### TEXT SECTION
No member of the ASEAN and even those countries that have contentious claim over those islands in the China Sea has come out to endorse that statement. China’s rejection is not so much that it amounts to undue interference, but of the fact that the US cannot invoke the convention for which it refused to sign as member.
Moreover, our premature rejoicing over the fact that Vietnam has joined us in bringing its dispute with China to the Permanent Court of Arbitration (PCA) based at The Hague has only exposed us to further ridicule. A close hard look at Vietnam’s decision will reveal that although both the Philippines and Vietnam sought the auspices of that Court to help them resolve their claim (assuming China would accept and submit to its jurisdiction), a decision of the PCA on the claim of Vietnam would have no bearing on our claim. Their claim has reference to their dispute in the Paracel Islands. It would have been different if the claim of Vietnam covers the same disputed area in the Spratly islands where Taiwan, Malaysia and Brunei have laid down similar claims.
In fact, many are wondering why the US did not propose a similar action of bringing our Sabah claim to the PCA. The PCA is a better venue than the International Court of Justice where we were not even allowed to take our first step of submitting our memorial, even if expectedly Malaysia would refuse to submit to its jurisdiction. Because of that askance attitude shown by the US, Secretary Del Rosario perhaps thought it wise to drop the idea, hoping that time will allow us to forget another ignominious chapter of betrayal in our history. In that, one could clearly deduce that we have been completely reduced to a pathetic stooge that we could not even open our mouth without clearance from the US.

### INFORMATION

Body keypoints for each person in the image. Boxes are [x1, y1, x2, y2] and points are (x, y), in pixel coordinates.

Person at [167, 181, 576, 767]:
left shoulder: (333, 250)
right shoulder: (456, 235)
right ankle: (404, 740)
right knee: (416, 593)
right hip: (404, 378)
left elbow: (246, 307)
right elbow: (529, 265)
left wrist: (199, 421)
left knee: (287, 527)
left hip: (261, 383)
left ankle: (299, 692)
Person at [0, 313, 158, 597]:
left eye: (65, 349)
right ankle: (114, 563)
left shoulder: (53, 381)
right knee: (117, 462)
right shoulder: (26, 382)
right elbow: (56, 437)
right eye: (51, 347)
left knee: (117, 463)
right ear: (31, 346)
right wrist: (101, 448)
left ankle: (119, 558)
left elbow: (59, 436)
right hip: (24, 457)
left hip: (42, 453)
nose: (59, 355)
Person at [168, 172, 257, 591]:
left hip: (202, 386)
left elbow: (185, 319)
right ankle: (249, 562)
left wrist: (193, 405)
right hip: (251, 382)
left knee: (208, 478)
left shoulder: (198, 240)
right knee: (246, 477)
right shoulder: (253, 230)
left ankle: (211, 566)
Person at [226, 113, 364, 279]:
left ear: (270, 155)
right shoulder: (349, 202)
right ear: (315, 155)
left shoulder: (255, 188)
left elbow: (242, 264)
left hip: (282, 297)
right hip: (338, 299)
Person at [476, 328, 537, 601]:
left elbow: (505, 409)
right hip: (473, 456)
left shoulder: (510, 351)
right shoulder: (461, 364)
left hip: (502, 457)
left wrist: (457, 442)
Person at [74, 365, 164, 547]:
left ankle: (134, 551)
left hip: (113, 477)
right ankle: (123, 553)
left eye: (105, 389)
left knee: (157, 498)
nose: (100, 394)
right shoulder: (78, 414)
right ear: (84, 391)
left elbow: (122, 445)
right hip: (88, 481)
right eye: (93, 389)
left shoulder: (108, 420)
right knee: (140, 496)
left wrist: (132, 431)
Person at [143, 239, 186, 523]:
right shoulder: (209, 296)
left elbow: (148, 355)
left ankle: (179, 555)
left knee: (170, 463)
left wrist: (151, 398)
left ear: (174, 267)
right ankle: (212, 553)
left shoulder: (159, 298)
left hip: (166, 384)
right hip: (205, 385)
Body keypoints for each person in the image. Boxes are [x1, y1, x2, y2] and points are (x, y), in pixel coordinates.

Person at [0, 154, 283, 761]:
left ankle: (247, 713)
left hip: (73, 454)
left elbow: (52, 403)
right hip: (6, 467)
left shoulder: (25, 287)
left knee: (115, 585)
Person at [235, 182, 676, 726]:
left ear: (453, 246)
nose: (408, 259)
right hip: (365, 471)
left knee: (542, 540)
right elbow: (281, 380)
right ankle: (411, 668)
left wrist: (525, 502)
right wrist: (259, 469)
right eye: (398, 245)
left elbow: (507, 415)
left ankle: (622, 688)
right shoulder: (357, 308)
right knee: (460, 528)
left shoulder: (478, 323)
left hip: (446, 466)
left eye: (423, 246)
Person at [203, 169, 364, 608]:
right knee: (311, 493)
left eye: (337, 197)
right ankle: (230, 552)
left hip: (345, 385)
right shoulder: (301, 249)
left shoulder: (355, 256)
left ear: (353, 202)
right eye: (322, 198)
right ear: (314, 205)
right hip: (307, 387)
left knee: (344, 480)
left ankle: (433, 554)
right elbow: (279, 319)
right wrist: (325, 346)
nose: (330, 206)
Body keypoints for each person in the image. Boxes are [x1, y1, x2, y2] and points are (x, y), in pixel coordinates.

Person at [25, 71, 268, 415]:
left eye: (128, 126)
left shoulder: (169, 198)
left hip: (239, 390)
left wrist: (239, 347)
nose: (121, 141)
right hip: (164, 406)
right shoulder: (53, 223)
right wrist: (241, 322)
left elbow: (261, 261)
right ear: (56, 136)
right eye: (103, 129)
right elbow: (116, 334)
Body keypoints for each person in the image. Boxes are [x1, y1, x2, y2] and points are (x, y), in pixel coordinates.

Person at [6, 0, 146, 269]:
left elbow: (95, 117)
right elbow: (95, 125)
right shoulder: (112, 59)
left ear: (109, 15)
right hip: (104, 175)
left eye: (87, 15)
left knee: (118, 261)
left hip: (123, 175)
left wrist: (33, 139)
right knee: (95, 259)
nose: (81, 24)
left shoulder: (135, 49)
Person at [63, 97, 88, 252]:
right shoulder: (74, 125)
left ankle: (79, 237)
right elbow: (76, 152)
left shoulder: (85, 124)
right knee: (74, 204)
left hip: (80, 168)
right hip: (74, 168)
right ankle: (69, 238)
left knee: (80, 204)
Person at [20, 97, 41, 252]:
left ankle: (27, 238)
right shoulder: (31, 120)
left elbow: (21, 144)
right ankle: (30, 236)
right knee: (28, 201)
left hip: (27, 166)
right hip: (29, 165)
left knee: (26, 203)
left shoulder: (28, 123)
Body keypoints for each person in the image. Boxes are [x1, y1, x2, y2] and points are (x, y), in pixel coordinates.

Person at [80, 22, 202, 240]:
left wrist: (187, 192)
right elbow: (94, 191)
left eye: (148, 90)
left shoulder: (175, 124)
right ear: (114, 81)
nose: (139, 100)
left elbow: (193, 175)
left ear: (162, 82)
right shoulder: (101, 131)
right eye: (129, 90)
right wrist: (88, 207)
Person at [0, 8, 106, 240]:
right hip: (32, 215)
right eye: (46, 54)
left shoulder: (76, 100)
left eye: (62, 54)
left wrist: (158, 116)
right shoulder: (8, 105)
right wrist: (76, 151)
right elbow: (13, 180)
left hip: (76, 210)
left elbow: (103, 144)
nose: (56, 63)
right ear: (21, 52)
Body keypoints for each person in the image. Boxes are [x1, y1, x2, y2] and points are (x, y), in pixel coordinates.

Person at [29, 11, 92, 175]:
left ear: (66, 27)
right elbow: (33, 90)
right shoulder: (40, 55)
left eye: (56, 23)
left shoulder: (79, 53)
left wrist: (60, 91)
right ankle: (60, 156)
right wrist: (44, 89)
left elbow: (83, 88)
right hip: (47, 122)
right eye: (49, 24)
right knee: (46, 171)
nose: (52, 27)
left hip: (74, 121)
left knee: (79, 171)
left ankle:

### YOUR GOAL
In the commentary on the China Sea disputes, which islands does Vietnam's claim before the Permanent Court of Arbitration concern?

### RESPONSE TO THIS EXERCISE
The Paracel Islands.